__SELECTED EXTRACT__:
__________________________________________________
In order to analyse manure temperature’s impact on ammonia emission in a more detailed way, the manure was heated from the bottom up to 45°C. The manure temperature rose from 6.1°C to 43.6°C in the bottom layer, while only to 24.6°C in manure surface during the testing period (Figure 6). Intensity of ammonia emission was rather volatile one: it has decreased from 285 mg m⁻² h⁻¹ down to 130 mg m⁻² h⁻¹ during the 50 hours of research and then started to increase as a result of the rising temperature of the manure surface. What the curves of ammonia emission intensity and manure temperature in various layers do indicates that relation between ammonia emission and manure temperature remained rather arbitrary.

Ammonia emission is mainly determined by variations in the temperatures of air and manure surface. Increases in the temperature of the airflow by several degrees centigraded render increase in the temperature of the manure surface and, subsequently, increase in ammonia emission. The analysis of ammonia emission from manure can be analyzed in terms of the short and long periods. Analysis of the processes which occurred during the first 60 min (Figure 7) indicated that the heat source at the bottom of manure layer did not affect the manure surface temperature, as the temperature did not increase in the inner layer of manure. Indeed, the ammonia emission decreased by some 13%, though temperature rose by only 1.1°C in manure surface during the first 60 min.

Nonetheless, the observed values of the ammonia emission were different from those reported in other researches [10, 21, 22]. These differences might have been caused by divergent tests conditions and chemical composition of manure. Anyway, the determined temperature impact on ammonia emissions from manure is adequate to the results obtained in many researches [13, 17, 20, 23, 25]. Therefore the obtained relationships provided possibilities to analyse and evaluate the processes of ammonia emissions from manure amidst the varying ambient temperature: inner and surface manure temperatures as well as air temperature. Hence, temperature inside the manure remained an important factor as long as it affected both the surface temperature of manure and underlying processes of the manure surface, for example, drying and crust formation. It was found out that the intensity of these processes generally depends on the difference between the air and manure temperatures. Ammonia emissions from manure can be considerably reduced by controlling the temperature of the air and manure surface. This is explained by the fact that the manure surface’s temperature has a significant effect on activity of aerobic ammonification bacteria [26].
__________________________________________________
Object class coordinate lists:
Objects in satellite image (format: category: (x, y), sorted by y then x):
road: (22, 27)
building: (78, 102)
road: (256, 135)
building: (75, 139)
__________________________________________________
__EXERCISE AIM__:
How would the paragraph in the excerpt on manure temperature and ammonia emission that begins "In order to analyse manure temperature’s impact" read as a short bulleted list of its main facts?

__COMPLETED EXERCISE__:
- The manure was heated from the bottom up to 45°C to study in more detail how manure temperature affects ammonia emission.
- During the testing period, the bottom layer rose from 6.1°C to 43.6°C, but the surface reached only 24.6°C.
- Ammonia emission intensity was volatile. It fell from 285 to 130 mg m⁻² h⁻¹ over 50 hours, then began to rise as the surface temperature increased.
- The curves show that the relation between ammonia emission and manure temperature remained rather arbitrary.